§ EXCERPT
PenguinsAreThePoint · 16/11/2011 14:34

This reply has been deleted

Message withdrawn at poster's request.

TobyLeWolef · 16/11/2011 14:35

GET OUT.

I married this man. Fuck that.

SmallMachine · 16/11/2011 14:40

No I started a thread about adding his friend to facebook before I'd actually done so.

Tortoise, he's used both of those lines, he says his ex wife was shagging someone else (but she told me he was really possessive with her and never let her see her friends or go out) and he also told me all men want to have sex with me, its not me he doesn't trust, it's them - he's only protecting me, he loves me too much etc etc - but he can't love me that much because a few months ago I did break up with him and that same night he signed up to a dating site and began msging other women. I don't think it's "me" he loves as such, it's having me to himself he loves. I think the only reason he goes off on one when we do split up is that he can't be arsed to find someone else as "reliable" iyswim? I know all this - yet I can't accept it as truth for some reason Sad

OP posts:
ShoutyHamster · 16/11/2011 14:44

Oh God.

Please, start accepting it as truth and GET OUT!

You are wasting precious years. Precious happiness. Precious moments where you plan for the future and feel happy, excited, at peace with your life.

§ BRIEF
Reproduce the forum thread verbatim, beginning at the words "PenguinsAreThePoint · 16/11/2011" and stopping after the words "man. Fuck that.".

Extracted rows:
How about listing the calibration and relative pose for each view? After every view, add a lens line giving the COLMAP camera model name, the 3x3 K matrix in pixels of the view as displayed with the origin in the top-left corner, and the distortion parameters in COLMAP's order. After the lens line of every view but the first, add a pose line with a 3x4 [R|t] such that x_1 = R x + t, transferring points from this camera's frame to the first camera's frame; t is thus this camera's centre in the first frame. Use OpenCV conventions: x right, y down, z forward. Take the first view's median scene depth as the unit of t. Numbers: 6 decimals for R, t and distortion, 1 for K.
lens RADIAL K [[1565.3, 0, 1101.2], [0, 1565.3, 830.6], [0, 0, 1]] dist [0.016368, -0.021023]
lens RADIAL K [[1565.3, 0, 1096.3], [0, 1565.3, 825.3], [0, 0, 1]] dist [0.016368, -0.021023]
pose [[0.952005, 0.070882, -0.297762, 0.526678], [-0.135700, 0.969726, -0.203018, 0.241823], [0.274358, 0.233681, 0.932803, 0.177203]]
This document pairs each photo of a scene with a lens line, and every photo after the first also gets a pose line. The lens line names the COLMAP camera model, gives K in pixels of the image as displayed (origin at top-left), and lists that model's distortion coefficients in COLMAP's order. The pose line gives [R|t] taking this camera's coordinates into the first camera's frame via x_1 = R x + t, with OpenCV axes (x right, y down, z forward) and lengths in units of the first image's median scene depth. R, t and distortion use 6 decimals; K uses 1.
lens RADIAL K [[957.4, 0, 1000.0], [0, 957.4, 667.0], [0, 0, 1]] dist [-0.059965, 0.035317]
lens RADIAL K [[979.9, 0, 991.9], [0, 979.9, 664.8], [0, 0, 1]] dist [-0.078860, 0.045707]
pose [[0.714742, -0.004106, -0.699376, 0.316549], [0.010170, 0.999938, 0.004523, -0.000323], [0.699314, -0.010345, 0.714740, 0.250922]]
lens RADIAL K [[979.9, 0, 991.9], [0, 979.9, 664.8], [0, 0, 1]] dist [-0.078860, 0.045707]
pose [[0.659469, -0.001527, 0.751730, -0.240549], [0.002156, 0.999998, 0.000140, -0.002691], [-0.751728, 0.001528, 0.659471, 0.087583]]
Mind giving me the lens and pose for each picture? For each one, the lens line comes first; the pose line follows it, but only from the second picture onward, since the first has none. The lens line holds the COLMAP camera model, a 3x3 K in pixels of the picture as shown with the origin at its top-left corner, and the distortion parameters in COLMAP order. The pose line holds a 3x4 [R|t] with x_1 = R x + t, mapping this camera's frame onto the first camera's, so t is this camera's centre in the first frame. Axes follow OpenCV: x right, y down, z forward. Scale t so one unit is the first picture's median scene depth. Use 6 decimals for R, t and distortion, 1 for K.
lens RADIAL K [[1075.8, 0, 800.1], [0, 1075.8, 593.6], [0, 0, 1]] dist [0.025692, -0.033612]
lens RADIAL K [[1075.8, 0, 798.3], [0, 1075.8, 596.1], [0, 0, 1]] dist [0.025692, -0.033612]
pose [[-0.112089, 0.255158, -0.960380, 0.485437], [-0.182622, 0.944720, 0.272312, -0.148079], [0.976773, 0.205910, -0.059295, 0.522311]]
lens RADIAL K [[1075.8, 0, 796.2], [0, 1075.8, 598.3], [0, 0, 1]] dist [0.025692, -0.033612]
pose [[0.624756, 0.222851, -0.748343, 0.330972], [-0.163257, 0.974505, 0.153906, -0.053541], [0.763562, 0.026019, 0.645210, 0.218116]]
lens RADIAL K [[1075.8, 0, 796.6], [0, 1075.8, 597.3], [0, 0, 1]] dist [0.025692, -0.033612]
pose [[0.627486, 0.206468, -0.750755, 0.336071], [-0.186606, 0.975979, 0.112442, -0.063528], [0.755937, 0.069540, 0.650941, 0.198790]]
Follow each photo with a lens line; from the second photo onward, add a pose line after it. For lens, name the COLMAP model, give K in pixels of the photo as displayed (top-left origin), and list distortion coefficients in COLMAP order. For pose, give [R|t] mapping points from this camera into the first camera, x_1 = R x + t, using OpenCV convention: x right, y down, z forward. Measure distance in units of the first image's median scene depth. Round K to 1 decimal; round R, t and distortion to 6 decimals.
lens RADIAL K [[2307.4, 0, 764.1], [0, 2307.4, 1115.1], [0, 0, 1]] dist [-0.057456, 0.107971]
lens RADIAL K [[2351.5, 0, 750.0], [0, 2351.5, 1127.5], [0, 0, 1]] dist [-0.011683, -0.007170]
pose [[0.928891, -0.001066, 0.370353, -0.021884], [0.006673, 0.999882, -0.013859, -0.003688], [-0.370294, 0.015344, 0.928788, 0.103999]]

§ RESPONSE TO THE TASK
PenguinsAreThePoint · 16/11/2011 14:34

This reply has been deleted

Message withdrawn at poster's request.

TobyLeWolef · 16/11/2011 14:35

GET OUT.

I married this man. Fuck that.